1951 DKW Meisterklasse Universal type F 89 S

1951 DKW Meisterklasse Universal type F 89 S

J S Rasmussen, a Danish citizen and engineer, moved to Berlin in 1906 where he began the manufacture of weaponry and steam powered vehicles. His company, DKW, stood for Dampf Kraft Wagen (car propelled by steam). His factories were in Zschopau and later also Spandau, Berlin, where he had taken over the Slaby car works.

Rasmussen wanted a small lightweight engine to power bicycles and set out developing a two-stroke engine. After three years of development he came up with a tiny, 40cc unit of a mere 187 watts. It worked very well. He then used the same three initials DKW but re-registered the name as Der Knaben Wunsch – or The Boy’s Dream.

His next two-stroke engine, a 0.75kW unit, went into mass production and the name became known all over the world thanks to the performance of the motorcycles of that name. The boy’s dream became reality and the engine and initials were renamed again as Das Kleine Wunder (The Little Marvel), and as such it survived.

Before the two-stroke’s success Rasmussen also tried to manufacture an inexpensive battery-powered small car which appeared in 1920, but it was his small 500cc front wheel driven F-Series cars which were first shown at the Berlin Auto Show in 1931 that became real best sellers. Together With Benjamin in France, DKW can claim to have pioneered the field of volume production of inexpensive small two-stroke engines and front wheel driven cars.

In 1932 four German auto companies merged: Horch, Wanderer, DKW and Audi.
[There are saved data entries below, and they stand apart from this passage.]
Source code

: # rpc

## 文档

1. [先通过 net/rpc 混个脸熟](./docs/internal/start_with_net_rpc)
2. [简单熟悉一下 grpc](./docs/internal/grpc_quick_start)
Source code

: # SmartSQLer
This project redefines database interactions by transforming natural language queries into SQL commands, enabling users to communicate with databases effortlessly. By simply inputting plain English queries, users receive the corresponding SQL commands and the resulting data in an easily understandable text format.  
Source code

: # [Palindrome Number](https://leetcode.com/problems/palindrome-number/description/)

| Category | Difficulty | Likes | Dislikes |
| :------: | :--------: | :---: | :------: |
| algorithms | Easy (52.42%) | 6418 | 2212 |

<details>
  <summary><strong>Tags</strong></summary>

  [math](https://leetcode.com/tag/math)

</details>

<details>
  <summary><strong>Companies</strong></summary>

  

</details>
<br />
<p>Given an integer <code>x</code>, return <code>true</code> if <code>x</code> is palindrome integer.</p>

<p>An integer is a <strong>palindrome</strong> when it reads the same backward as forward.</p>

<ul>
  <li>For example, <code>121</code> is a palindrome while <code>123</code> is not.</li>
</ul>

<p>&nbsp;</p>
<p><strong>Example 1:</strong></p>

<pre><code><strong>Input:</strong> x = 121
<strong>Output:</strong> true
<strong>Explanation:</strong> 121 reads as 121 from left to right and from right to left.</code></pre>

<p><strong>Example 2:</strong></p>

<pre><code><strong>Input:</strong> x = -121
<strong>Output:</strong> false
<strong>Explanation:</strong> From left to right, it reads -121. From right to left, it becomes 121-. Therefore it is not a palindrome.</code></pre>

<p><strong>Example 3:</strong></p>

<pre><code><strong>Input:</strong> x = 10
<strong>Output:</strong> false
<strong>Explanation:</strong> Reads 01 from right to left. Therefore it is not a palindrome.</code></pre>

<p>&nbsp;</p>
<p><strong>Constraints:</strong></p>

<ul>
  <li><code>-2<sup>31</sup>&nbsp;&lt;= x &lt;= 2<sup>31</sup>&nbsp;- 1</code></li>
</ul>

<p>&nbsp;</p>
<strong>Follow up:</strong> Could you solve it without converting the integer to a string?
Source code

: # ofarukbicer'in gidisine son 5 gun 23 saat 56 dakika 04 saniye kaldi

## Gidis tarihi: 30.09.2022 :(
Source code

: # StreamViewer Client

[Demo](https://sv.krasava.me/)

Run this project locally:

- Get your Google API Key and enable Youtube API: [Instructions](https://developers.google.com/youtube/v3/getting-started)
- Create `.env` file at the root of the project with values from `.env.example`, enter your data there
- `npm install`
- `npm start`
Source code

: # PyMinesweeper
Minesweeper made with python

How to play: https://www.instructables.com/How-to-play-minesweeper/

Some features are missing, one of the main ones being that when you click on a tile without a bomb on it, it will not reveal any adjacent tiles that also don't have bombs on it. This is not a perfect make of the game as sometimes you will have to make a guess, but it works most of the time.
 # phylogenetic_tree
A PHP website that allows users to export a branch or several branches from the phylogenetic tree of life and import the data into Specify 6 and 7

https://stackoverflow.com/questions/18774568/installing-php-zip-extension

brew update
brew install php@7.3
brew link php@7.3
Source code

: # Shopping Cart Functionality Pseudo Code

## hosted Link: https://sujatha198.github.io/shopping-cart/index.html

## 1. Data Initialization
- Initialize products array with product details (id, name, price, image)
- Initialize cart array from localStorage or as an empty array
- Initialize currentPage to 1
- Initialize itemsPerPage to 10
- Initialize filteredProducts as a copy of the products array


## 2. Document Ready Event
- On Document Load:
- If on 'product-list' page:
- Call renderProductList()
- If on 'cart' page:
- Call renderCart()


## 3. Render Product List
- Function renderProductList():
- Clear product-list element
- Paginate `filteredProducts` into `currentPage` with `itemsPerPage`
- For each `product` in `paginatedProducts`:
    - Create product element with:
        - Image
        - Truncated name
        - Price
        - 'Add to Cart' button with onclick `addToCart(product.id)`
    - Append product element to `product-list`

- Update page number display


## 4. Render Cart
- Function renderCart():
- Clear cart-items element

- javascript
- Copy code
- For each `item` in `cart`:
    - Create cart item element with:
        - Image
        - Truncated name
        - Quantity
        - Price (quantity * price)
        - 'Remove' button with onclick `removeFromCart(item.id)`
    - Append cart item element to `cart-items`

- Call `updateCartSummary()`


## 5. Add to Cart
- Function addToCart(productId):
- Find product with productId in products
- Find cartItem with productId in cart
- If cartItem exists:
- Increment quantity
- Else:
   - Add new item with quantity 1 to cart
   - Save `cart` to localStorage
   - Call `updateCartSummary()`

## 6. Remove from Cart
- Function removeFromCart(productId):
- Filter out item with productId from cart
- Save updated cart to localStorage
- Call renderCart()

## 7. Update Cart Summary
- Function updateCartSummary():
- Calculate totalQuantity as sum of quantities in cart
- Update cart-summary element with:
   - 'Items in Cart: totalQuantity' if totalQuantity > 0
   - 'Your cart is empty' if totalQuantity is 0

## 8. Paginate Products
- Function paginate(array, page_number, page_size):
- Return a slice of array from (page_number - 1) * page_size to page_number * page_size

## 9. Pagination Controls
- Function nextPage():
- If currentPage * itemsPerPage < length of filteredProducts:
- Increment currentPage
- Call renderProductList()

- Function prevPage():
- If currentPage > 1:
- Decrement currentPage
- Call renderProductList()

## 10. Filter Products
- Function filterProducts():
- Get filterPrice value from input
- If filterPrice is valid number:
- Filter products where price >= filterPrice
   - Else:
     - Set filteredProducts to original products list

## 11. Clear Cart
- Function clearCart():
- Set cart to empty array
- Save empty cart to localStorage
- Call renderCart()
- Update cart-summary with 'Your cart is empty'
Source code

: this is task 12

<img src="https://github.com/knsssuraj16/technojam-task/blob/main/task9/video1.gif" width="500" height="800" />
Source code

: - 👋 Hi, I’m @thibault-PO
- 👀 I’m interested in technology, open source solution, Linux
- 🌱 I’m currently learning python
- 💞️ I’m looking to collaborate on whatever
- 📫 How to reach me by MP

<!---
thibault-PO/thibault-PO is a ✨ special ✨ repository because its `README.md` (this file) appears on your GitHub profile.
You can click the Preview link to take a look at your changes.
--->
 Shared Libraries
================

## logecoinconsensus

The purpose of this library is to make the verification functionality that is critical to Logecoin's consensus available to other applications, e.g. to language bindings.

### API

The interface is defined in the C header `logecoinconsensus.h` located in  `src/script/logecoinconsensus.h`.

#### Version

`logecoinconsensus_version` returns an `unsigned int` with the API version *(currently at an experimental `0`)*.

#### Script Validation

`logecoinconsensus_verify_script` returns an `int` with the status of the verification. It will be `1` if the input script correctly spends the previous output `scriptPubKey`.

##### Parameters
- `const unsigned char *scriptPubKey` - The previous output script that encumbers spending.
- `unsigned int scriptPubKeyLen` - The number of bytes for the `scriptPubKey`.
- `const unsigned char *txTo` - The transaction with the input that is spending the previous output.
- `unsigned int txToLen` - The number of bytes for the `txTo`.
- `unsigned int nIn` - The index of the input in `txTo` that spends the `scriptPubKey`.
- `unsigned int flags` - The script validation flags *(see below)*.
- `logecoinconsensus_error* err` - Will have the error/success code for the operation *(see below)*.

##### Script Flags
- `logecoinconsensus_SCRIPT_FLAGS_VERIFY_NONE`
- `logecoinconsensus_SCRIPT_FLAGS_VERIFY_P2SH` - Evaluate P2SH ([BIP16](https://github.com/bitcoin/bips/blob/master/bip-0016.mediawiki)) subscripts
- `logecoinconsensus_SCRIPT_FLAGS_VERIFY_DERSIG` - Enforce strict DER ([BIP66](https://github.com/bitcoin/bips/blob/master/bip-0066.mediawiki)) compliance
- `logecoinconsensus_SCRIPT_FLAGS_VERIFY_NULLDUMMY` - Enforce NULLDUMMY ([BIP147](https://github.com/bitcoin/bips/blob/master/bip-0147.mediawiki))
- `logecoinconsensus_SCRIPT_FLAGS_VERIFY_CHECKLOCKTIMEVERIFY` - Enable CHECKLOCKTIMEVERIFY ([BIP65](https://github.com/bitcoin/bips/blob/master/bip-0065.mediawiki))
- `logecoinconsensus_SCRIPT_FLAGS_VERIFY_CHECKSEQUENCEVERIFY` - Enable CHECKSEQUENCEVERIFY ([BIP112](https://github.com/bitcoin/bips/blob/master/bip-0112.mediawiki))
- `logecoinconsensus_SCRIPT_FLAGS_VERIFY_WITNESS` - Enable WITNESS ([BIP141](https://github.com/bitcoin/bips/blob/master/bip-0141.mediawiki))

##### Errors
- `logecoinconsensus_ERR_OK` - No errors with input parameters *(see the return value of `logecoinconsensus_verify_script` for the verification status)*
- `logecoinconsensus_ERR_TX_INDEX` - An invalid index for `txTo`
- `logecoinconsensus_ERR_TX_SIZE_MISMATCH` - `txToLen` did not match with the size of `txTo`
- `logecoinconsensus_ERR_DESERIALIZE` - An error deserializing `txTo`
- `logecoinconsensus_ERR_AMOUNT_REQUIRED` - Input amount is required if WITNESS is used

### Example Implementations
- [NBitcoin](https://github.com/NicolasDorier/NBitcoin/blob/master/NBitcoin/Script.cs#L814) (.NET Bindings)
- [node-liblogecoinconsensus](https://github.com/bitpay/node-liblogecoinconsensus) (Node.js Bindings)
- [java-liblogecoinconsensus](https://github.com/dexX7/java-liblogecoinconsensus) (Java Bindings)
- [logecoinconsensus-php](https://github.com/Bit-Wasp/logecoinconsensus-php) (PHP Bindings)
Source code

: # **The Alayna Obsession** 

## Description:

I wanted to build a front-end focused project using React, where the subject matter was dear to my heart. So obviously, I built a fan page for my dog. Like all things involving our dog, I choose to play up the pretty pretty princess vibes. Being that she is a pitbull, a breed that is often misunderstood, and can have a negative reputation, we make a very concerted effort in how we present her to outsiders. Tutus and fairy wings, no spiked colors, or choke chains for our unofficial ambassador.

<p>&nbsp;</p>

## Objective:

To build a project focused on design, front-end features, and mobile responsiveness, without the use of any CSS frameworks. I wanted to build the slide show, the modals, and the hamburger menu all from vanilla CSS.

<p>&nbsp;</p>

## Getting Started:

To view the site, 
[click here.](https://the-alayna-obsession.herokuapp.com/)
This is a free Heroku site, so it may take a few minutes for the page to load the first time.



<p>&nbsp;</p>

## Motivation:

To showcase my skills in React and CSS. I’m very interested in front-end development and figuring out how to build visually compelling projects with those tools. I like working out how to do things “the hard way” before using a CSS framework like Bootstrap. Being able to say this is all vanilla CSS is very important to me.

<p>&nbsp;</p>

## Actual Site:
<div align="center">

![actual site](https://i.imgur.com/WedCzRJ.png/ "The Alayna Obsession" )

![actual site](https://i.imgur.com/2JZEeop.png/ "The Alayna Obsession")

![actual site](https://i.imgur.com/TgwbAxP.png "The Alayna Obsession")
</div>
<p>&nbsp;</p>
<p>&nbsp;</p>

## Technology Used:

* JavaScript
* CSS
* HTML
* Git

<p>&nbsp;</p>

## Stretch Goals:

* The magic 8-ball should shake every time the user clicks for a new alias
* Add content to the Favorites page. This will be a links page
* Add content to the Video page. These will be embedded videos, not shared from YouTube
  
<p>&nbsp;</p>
Only the last, Audi, is currently available to today’s quality car buyer. The name of the new group became Auto Union, the name also used for the late 1930s 12- and 16-cylinder racing cars which, together with Mercedes-Benz, cleaned up on the racing circuits of Europe. From 1932 it was largely the successful sales of DKW cars which allowed the AU group to compete in Grand Prix races. After World War II, the name Auto Union was used for some DKW cars.

One of the first DKW cars, a 1932 F1 with original two-seat open factory coachwork, is in New Zealand. It is the only F1 known to exist outside Europe today and one of 30 known survivors.

Before the F1 and subsequent F2 to F8, prewar DKW-built rear drive two-stroke cars were entered in many Continental races and hill climbs. They had so much success that at one point they wanted to change the name to DKB, or Der Kleine Bergsteiger (The Small Mountain Climber). But ‘DKW’ won yet again.

The favourite of the inexpensive post-F1 models had fabric covered, light wooden body frames and for that reason, and because of the often cheap-sounding two-stroke blub-blub-blub’ noise of their engines, they were nicknamed the Duitse Kinder Wagens (The German Prams).

After the war, all that remained of Auto Union’s facilities was a single factory in the western sector of Berlin that had been previously used for building the wooden coachwork fitted to the little marvels. All other DKW and Auto Union factories had been dismantled and carted off to Russia or used for such things as the tooling for the East German IFAs, Barkas, Framos and Zwickaus.

Technically, the Zwickau, built in one of the former Auto Union works, was a straight copy of the pre-war two-cylinder DKW F8; the Tabrant was also a development of the pre-war DKW F8. In 1996 production of Auto Union cars under the DKW badge finished. For the Germans, and for some other Continentals, the name DKW is still magic.